** RECORDS SUPPLIED follows **

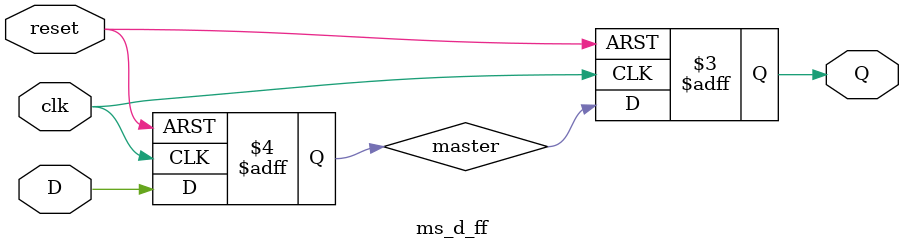
<source format=v>
module ms_d_ff (
  input wire D, clk, reset,
  output reg Q
);
  reg master;   

  always @(posedge clk or posedge reset) begin
    if (reset)
      master <= 1'b0;      
    else
      master <= D;         
  end

  always @(negedge clk or posedge reset) begin
    if (reset)
      Q <= 1'b0;           
    else
      Q <= master;          
  end
endmodule

</source>
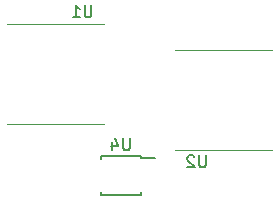
<source format=gbo>
G04 #@! TF.FileFunction,Legend,Bot*
%FSLAX46Y46*%
G04 Gerber Fmt 4.6, Leading zero omitted, Abs format (unit mm)*
G04 Created by KiCad (PCBNEW 4.0.7-e0-6372~58~ubuntu16.10.1) date Sun Sep 17 16:24:02 2017*
%MOMM*%
%LPD*%
G01*
G04 APERTURE LIST*
%ADD10C,0.100000*%
%ADD11C,0.150000*%
%ADD12C,0.120000*%
G04 APERTURE END LIST*
D10*
D11*
X28675000Y-21325000D02*
X28675000Y-21500000D01*
X25325000Y-21325000D02*
X25325000Y-21575000D01*
X25325000Y-24675000D02*
X25325000Y-24425000D01*
X28675000Y-24675000D02*
X28675000Y-24425000D01*
X28675000Y-21325000D02*
X25325000Y-21325000D01*
X28675000Y-24675000D02*
X25325000Y-24675000D01*
X28675000Y-21500000D02*
X29925000Y-21500000D01*
D12*
X25600000Y-10200000D02*
X17400000Y-10200000D01*
X25600000Y-18600000D02*
X17400000Y-18600000D01*
X31600000Y-20800000D02*
X39800000Y-20800000D01*
X31600000Y-12400000D02*
X39800000Y-12400000D01*
D11*
X27761905Y-19852381D02*
X27761905Y-20661905D01*
X27714286Y-20757143D01*
X27666667Y-20804762D01*
X27571429Y-20852381D01*
X27380952Y-20852381D01*
X27285714Y-20804762D01*
X27238095Y-20757143D01*
X27190476Y-20661905D01*
X27190476Y-19852381D01*
X26285714Y-20185714D02*
X26285714Y-20852381D01*
X26523810Y-19804762D02*
X26761905Y-20519048D01*
X26142857Y-20519048D01*
X24511905Y-8602381D02*
X24511905Y-9411905D01*
X24464286Y-9507143D01*
X24416667Y-9554762D01*
X24321429Y-9602381D01*
X24130952Y-9602381D01*
X24035714Y-9554762D01*
X23988095Y-9507143D01*
X23940476Y-9411905D01*
X23940476Y-8602381D01*
X22940476Y-9602381D02*
X23511905Y-9602381D01*
X23226191Y-9602381D02*
X23226191Y-8602381D01*
X23321429Y-8745238D01*
X23416667Y-8840476D01*
X23511905Y-8888095D01*
X34211905Y-21302381D02*
X34211905Y-22111905D01*
X34164286Y-22207143D01*
X34116667Y-22254762D01*
X34021429Y-22302381D01*
X33830952Y-22302381D01*
X33735714Y-22254762D01*
X33688095Y-22207143D01*
X33640476Y-22111905D01*
X33640476Y-21302381D01*
X33211905Y-21397619D02*
X33164286Y-21350000D01*
X33069048Y-21302381D01*
X32830952Y-21302381D01*
X32735714Y-21350000D01*
X32688095Y-21397619D01*
X32640476Y-21492857D01*
X32640476Y-21588095D01*
X32688095Y-21730952D01*
X33259524Y-22302381D01*
X32640476Y-22302381D01*
M02*

</source>
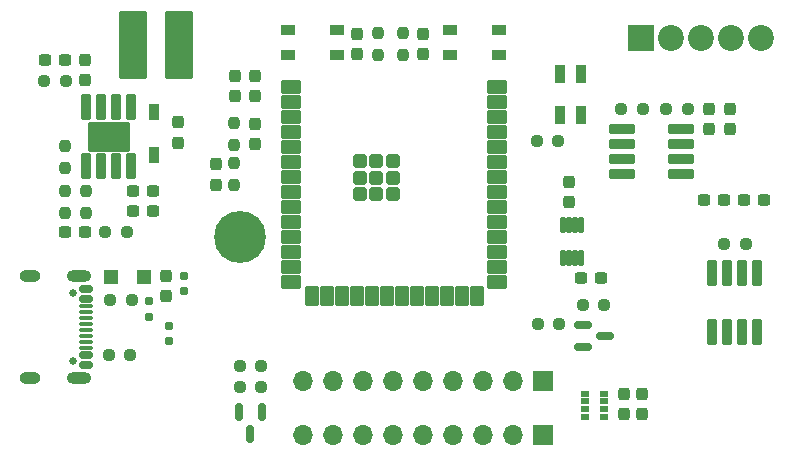
<source format=gbr>
%TF.GenerationSoftware,KiCad,Pcbnew,8.0.5*%
%TF.CreationDate,2024-09-28T10:08:31+02:00*%
%TF.ProjectId,Master,4d617374-6572-42e6-9b69-6361645f7063,rev?*%
%TF.SameCoordinates,Original*%
%TF.FileFunction,Soldermask,Top*%
%TF.FilePolarity,Negative*%
%FSLAX46Y46*%
G04 Gerber Fmt 4.6, Leading zero omitted, Abs format (unit mm)*
G04 Created by KiCad (PCBNEW 8.0.5) date 2024-09-28 10:08:31*
%MOMM*%
%LPD*%
G01*
G04 APERTURE LIST*
G04 Aperture macros list*
%AMRoundRect*
0 Rectangle with rounded corners*
0 $1 Rounding radius*
0 $2 $3 $4 $5 $6 $7 $8 $9 X,Y pos of 4 corners*
0 Add a 4 corners polygon primitive as box body*
4,1,4,$2,$3,$4,$5,$6,$7,$8,$9,$2,$3,0*
0 Add four circle primitives for the rounded corners*
1,1,$1+$1,$2,$3*
1,1,$1+$1,$4,$5*
1,1,$1+$1,$6,$7*
1,1,$1+$1,$8,$9*
0 Add four rect primitives between the rounded corners*
20,1,$1+$1,$2,$3,$4,$5,0*
20,1,$1+$1,$4,$5,$6,$7,0*
20,1,$1+$1,$6,$7,$8,$9,0*
20,1,$1+$1,$8,$9,$2,$3,0*%
G04 Aperture macros list end*
%ADD10RoundRect,0.237500X0.237500X-0.250000X0.237500X0.250000X-0.237500X0.250000X-0.237500X-0.250000X0*%
%ADD11C,0.650000*%
%ADD12RoundRect,0.150000X-0.425000X0.150000X-0.425000X-0.150000X0.425000X-0.150000X0.425000X0.150000X0*%
%ADD13RoundRect,0.075000X-0.500000X0.075000X-0.500000X-0.075000X0.500000X-0.075000X0.500000X0.075000X0*%
%ADD14O,2.100000X1.000000*%
%ADD15O,1.800000X1.000000*%
%ADD16R,1.200000X1.200000*%
%ADD17RoundRect,0.237500X-0.237500X0.300000X-0.237500X-0.300000X0.237500X-0.300000X0.237500X0.300000X0*%
%ADD18RoundRect,0.237500X0.237500X-0.300000X0.237500X0.300000X-0.237500X0.300000X-0.237500X-0.300000X0*%
%ADD19RoundRect,0.150000X-0.150000X0.587500X-0.150000X-0.587500X0.150000X-0.587500X0.150000X0.587500X0*%
%ADD20RoundRect,0.237500X-0.237500X0.287500X-0.237500X-0.287500X0.237500X-0.287500X0.237500X0.287500X0*%
%ADD21RoundRect,0.237500X0.300000X0.237500X-0.300000X0.237500X-0.300000X-0.237500X0.300000X-0.237500X0*%
%ADD22C,0.700000*%
%ADD23C,4.400000*%
%ADD24RoundRect,0.237500X-0.237500X0.250000X-0.237500X-0.250000X0.237500X-0.250000X0.237500X0.250000X0*%
%ADD25RoundRect,0.237500X-0.300000X-0.237500X0.300000X-0.237500X0.300000X0.237500X-0.300000X0.237500X0*%
%ADD26RoundRect,0.237500X-0.250000X-0.237500X0.250000X-0.237500X0.250000X0.237500X-0.250000X0.237500X0*%
%ADD27RoundRect,0.237500X0.250000X0.237500X-0.250000X0.237500X-0.250000X-0.237500X0.250000X-0.237500X0*%
%ADD28RoundRect,0.102000X-0.350000X0.600000X-0.350000X-0.600000X0.350000X-0.600000X0.350000X0.600000X0*%
%ADD29RoundRect,0.102000X0.250000X0.175000X-0.250000X0.175000X-0.250000X-0.175000X0.250000X-0.175000X0*%
%ADD30RoundRect,0.102000X0.200000X-0.240000X0.200000X0.240000X-0.200000X0.240000X-0.200000X-0.240000X0*%
%ADD31RoundRect,0.100500X0.301500X-0.986500X0.301500X0.986500X-0.301500X0.986500X-0.301500X-0.986500X0*%
%ADD32RoundRect,0.059250X-0.177750X0.602750X-0.177750X-0.602750X0.177750X-0.602750X0.177750X0.602750X0*%
%ADD33RoundRect,0.150000X-0.587500X-0.150000X0.587500X-0.150000X0.587500X0.150000X-0.587500X0.150000X0*%
%ADD34R,1.700000X1.700000*%
%ADD35O,1.700000X1.700000*%
%ADD36R,0.850000X1.600000*%
%ADD37RoundRect,0.100500X-0.986500X-0.301500X0.986500X-0.301500X0.986500X0.301500X-0.986500X0.301500X0*%
%ADD38RoundRect,0.102000X-0.750000X-0.450000X0.750000X-0.450000X0.750000X0.450000X-0.750000X0.450000X0*%
%ADD39RoundRect,0.102000X-0.450000X-0.750000X0.450000X-0.750000X0.450000X0.750000X-0.450000X0.750000X0*%
%ADD40RoundRect,0.102000X-0.450000X-0.450000X0.450000X-0.450000X0.450000X0.450000X-0.450000X0.450000X0*%
%ADD41RoundRect,0.102000X-0.200000X0.240000X-0.200000X-0.240000X0.200000X-0.240000X0.200000X0.240000X0*%
%ADD42RoundRect,0.102000X-0.525000X-0.325000X0.525000X-0.325000X0.525000X0.325000X-0.525000X0.325000X0*%
%ADD43RoundRect,0.100500X-0.301500X0.986500X-0.301500X-0.986500X0.301500X-0.986500X0.301500X0.986500X0*%
%ADD44RoundRect,0.102000X-1.650000X1.205000X-1.650000X-1.205000X1.650000X-1.205000X1.650000X1.205000X0*%
%ADD45RoundRect,0.102000X-1.075000X-2.750000X1.075000X-2.750000X1.075000X2.750000X-1.075000X2.750000X0*%
%ADD46R,2.200000X2.200000*%
%ADD47C,2.200000*%
G04 APERTURE END LIST*
D10*
%TO.C,R3*%
X55150000Y-44662500D03*
X55150000Y-42837500D03*
%TD*%
D11*
%TO.C,J1*%
X41507000Y-53804000D03*
X41507000Y-59584000D03*
D12*
X42582000Y-53494000D03*
X42582000Y-54294000D03*
D13*
X42582000Y-55444000D03*
X42582000Y-56444000D03*
X42582000Y-56944000D03*
X42582000Y-57944000D03*
D12*
X42582000Y-59094000D03*
X42582000Y-59894000D03*
X42582000Y-59894000D03*
X42582000Y-59094000D03*
D13*
X42582000Y-58444000D03*
X42582000Y-57444000D03*
X42582000Y-55944000D03*
X42582000Y-54944000D03*
D12*
X42582000Y-54294000D03*
X42582000Y-53494000D03*
D14*
X42007000Y-52374000D03*
D15*
X37827000Y-52374000D03*
D14*
X42007000Y-61014000D03*
D15*
X37827000Y-61014000D03*
%TD*%
D16*
%TO.C,D1*%
X47552000Y-52444000D03*
X44752000Y-52444000D03*
%TD*%
D17*
%TO.C,C1*%
X49400000Y-52337500D03*
X49400000Y-54062500D03*
%TD*%
D10*
%TO.C,R20*%
X40835000Y-43190500D03*
X40835000Y-41365500D03*
%TD*%
D18*
%TO.C,C13*%
X97104000Y-39918500D03*
X97104000Y-38193500D03*
%TD*%
%TO.C,C7*%
X56936000Y-37136000D03*
X56936000Y-35411000D03*
%TD*%
D19*
%TO.C,Q3*%
X57481500Y-63884500D03*
X55581500Y-63884500D03*
X56531500Y-65759500D03*
%TD*%
D20*
%TO.C,D5*%
X53600000Y-42875000D03*
X53600000Y-44625000D03*
%TD*%
D21*
%TO.C,C19*%
X96637500Y-45975000D03*
X94912500Y-45975000D03*
%TD*%
D18*
%TO.C,C6*%
X55188000Y-37136000D03*
X55188000Y-35411000D03*
%TD*%
D22*
%TO.C,H1*%
X57316000Y-49074000D03*
X56832726Y-50240726D03*
X56832726Y-47907274D03*
X55666000Y-50724000D03*
D23*
X55666000Y-49074000D03*
D22*
X55666000Y-47424000D03*
X54499274Y-50240726D03*
X54499274Y-47907274D03*
X54016000Y-49074000D03*
%TD*%
D24*
%TO.C,R6*%
X67293000Y-31810500D03*
X67293000Y-33635500D03*
%TD*%
D25*
%TO.C,C11*%
X84521500Y-52503000D03*
X86246500Y-52503000D03*
%TD*%
D26*
%TO.C,R16*%
X84662500Y-54800000D03*
X86487500Y-54800000D03*
%TD*%
D17*
%TO.C,C21*%
X50360000Y-39348000D03*
X50360000Y-41073000D03*
%TD*%
D27*
%TO.C,R13*%
X89762500Y-38225000D03*
X87937500Y-38225000D03*
%TD*%
D26*
%TO.C,R19*%
X44240500Y-48628000D03*
X46065500Y-48628000D03*
%TD*%
D28*
%TO.C,D7*%
X48328000Y-42161000D03*
X48328000Y-38461000D03*
%TD*%
D17*
%TO.C,C16*%
X83479000Y-44401500D03*
X83479000Y-46126500D03*
%TD*%
D29*
%TO.C,U5*%
X84850000Y-64275000D03*
X84850000Y-63625000D03*
X84850000Y-62975000D03*
X84850000Y-62325000D03*
X86450000Y-62325000D03*
X86450000Y-62975000D03*
X86450000Y-63625000D03*
X86450000Y-64275000D03*
%TD*%
D18*
%TO.C,C14*%
X88178000Y-64068500D03*
X88178000Y-62343500D03*
%TD*%
D30*
%TO.C,D2*%
X49650000Y-57885000D03*
X49650000Y-56565000D03*
%TD*%
%TO.C,D4*%
X50875000Y-53660000D03*
X50875000Y-52340000D03*
%TD*%
D31*
%TO.C,U7*%
X95595000Y-57070000D03*
X96865000Y-57070000D03*
X98135000Y-57070000D03*
X99405000Y-57070000D03*
X99405000Y-52130000D03*
X98135000Y-52130000D03*
X96865000Y-52130000D03*
X95595000Y-52130000D03*
%TD*%
D26*
%TO.C,R7*%
X80762500Y-40900000D03*
X82587500Y-40900000D03*
%TD*%
D17*
%TO.C,C8*%
X56936000Y-39475000D03*
X56936000Y-41200000D03*
%TD*%
D18*
%TO.C,C9*%
X71181000Y-33585500D03*
X71181000Y-31860500D03*
%TD*%
D24*
%TO.C,R22*%
X42613000Y-45175500D03*
X42613000Y-47000500D03*
%TD*%
D26*
%TO.C,R24*%
X55619000Y-59996000D03*
X57444000Y-59996000D03*
%TD*%
D32*
%TO.C,U2*%
X84483000Y-48038500D03*
X83983000Y-48038500D03*
X83483000Y-48038500D03*
X82983000Y-48038500D03*
X82983000Y-50848500D03*
X83483000Y-50848500D03*
X83983000Y-50848500D03*
X84483000Y-50848500D03*
%TD*%
D33*
%TO.C,Q2*%
X84700000Y-56500000D03*
X84700000Y-58400000D03*
X86575000Y-57450000D03*
%TD*%
D27*
%TO.C,R17*%
X57444000Y-61774000D03*
X55619000Y-61774000D03*
%TD*%
D18*
%TO.C,C12*%
X95326000Y-39918500D03*
X95326000Y-38193500D03*
%TD*%
D26*
%TO.C,R2*%
X44537500Y-59075000D03*
X46362500Y-59075000D03*
%TD*%
D24*
%TO.C,R23*%
X40835000Y-45175500D03*
X40835000Y-47000500D03*
%TD*%
D18*
%TO.C,C4*%
X42500035Y-35801455D03*
X42500035Y-34076455D03*
%TD*%
D10*
%TO.C,R4*%
X55158000Y-41250000D03*
X55158000Y-39425000D03*
%TD*%
D18*
%TO.C,C10*%
X65593000Y-33573000D03*
X65593000Y-31848000D03*
%TD*%
D25*
%TO.C,C18*%
X98287500Y-45950000D03*
X100012500Y-45950000D03*
%TD*%
D34*
%TO.C,J5*%
X81320000Y-65838000D03*
D35*
X78780000Y-65838000D03*
X76240000Y-65838000D03*
X73700000Y-65838000D03*
X71160000Y-65838000D03*
X68620000Y-65838000D03*
X66080000Y-65838000D03*
X63540000Y-65838000D03*
X61000000Y-65838000D03*
%TD*%
D26*
%TO.C,R14*%
X91712500Y-38250000D03*
X93537500Y-38250000D03*
%TD*%
D36*
%TO.C,D6*%
X84481000Y-35273000D03*
X82731000Y-35273000D03*
X82731000Y-38773000D03*
X84481000Y-38773000D03*
%TD*%
D25*
%TO.C,C5*%
X39112500Y-34047000D03*
X40837500Y-34047000D03*
%TD*%
%TO.C,C20*%
X40825271Y-48613035D03*
X42550271Y-48613035D03*
%TD*%
D37*
%TO.C,U3*%
X88030000Y-39945000D03*
X88030000Y-41215000D03*
X88030000Y-42485000D03*
X88030000Y-43755000D03*
X92970000Y-43755000D03*
X92970000Y-42485000D03*
X92970000Y-41215000D03*
X92970000Y-39945000D03*
%TD*%
D24*
%TO.C,R5*%
X69459000Y-31810500D03*
X69459000Y-33635500D03*
%TD*%
D26*
%TO.C,R1*%
X44642000Y-54434000D03*
X46467000Y-54434000D03*
%TD*%
D38*
%TO.C,U1*%
X59945000Y-36340000D03*
X59945000Y-37610000D03*
X59945000Y-38880000D03*
X59945000Y-40150000D03*
X59945000Y-41420000D03*
X59945000Y-42690000D03*
X59945000Y-43960000D03*
X59945000Y-45230000D03*
X59945000Y-46500000D03*
X59945000Y-47770000D03*
X59945000Y-49040000D03*
X59945000Y-50310000D03*
X59945000Y-51580000D03*
X59945000Y-52850000D03*
D39*
X61710000Y-54100000D03*
X62980000Y-54100000D03*
X64250000Y-54100000D03*
X65520000Y-54100000D03*
X66790000Y-54100000D03*
X68060000Y-54100000D03*
X69330000Y-54100000D03*
X70600000Y-54100000D03*
X71870000Y-54100000D03*
X73140000Y-54100000D03*
X74410000Y-54100000D03*
X75680000Y-54100000D03*
D38*
X77445000Y-52850000D03*
X77445000Y-51580000D03*
X77445000Y-50310000D03*
X77445000Y-49040000D03*
X77445000Y-47770000D03*
X77445000Y-46500000D03*
X77445000Y-45230000D03*
X77445000Y-43960000D03*
X77445000Y-42690000D03*
X77445000Y-41420000D03*
X77445000Y-40150000D03*
X77445000Y-38880000D03*
X77445000Y-37610000D03*
X77445000Y-36340000D03*
D40*
X65795000Y-42660000D03*
X67195000Y-42660000D03*
X68595000Y-42660000D03*
X65795000Y-44060000D03*
X67195000Y-44060000D03*
X68595000Y-44060000D03*
X65795000Y-45460000D03*
X67195000Y-45460000D03*
X68595000Y-45460000D03*
%TD*%
D41*
%TO.C,D3*%
X47925000Y-54502500D03*
X47925000Y-55822500D03*
%TD*%
D42*
%TO.C,SW1*%
X73446000Y-31548000D03*
X77596000Y-31548000D03*
X73446000Y-33698000D03*
X77596000Y-33698000D03*
%TD*%
D26*
%TO.C,R18*%
X80836500Y-56434000D03*
X82661500Y-56434000D03*
%TD*%
D42*
%TO.C,SW2*%
X59696000Y-31548000D03*
X63846000Y-31548000D03*
X59696000Y-33698000D03*
X63846000Y-33698000D03*
%TD*%
D34*
%TO.C,J6*%
X81320000Y-61266000D03*
D35*
X78780000Y-61266000D03*
X76240000Y-61266000D03*
X73700000Y-61266000D03*
X71160000Y-61266000D03*
X68620000Y-61266000D03*
X66080000Y-61266000D03*
X63540000Y-61266000D03*
X61000000Y-61266000D03*
%TD*%
D43*
%TO.C,U9*%
X46423000Y-38090000D03*
X45153000Y-38090000D03*
X43883000Y-38090000D03*
X42613000Y-38090000D03*
X42613000Y-43040000D03*
X43883000Y-43040000D03*
X45153000Y-43040000D03*
X46423000Y-43040000D03*
D44*
X44518000Y-40565000D03*
%TD*%
D26*
%TO.C,R15*%
X96662500Y-49650000D03*
X98487500Y-49650000D03*
%TD*%
D45*
%TO.C,L1*%
X46625000Y-32775000D03*
X50475000Y-32775000D03*
%TD*%
D46*
%TO.C,J2*%
X89620000Y-32200000D03*
D47*
X92160000Y-32200000D03*
X94700000Y-32200000D03*
X97240000Y-32200000D03*
X99780000Y-32200000D03*
%TD*%
D25*
%TO.C,C2*%
X46550000Y-45159000D03*
X48275000Y-45159000D03*
%TD*%
%TO.C,C3*%
X46550000Y-46850000D03*
X48275000Y-46850000D03*
%TD*%
D18*
%TO.C,C15*%
X89725000Y-64062500D03*
X89725000Y-62337500D03*
%TD*%
D27*
%TO.C,R21*%
X40887500Y-35825000D03*
X39062500Y-35825000D03*
%TD*%
M02*

</source>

** End of RECORDS SUPPLIED **

• _TO-DO ITEM_:
Each line of the entries above that includes the string "always" should be copied out.

• _SOLUTION FOR THIS TASK_:
  always @(posedge clk or posedge reset) begin
  always @(negedge clk or posedge reset) begin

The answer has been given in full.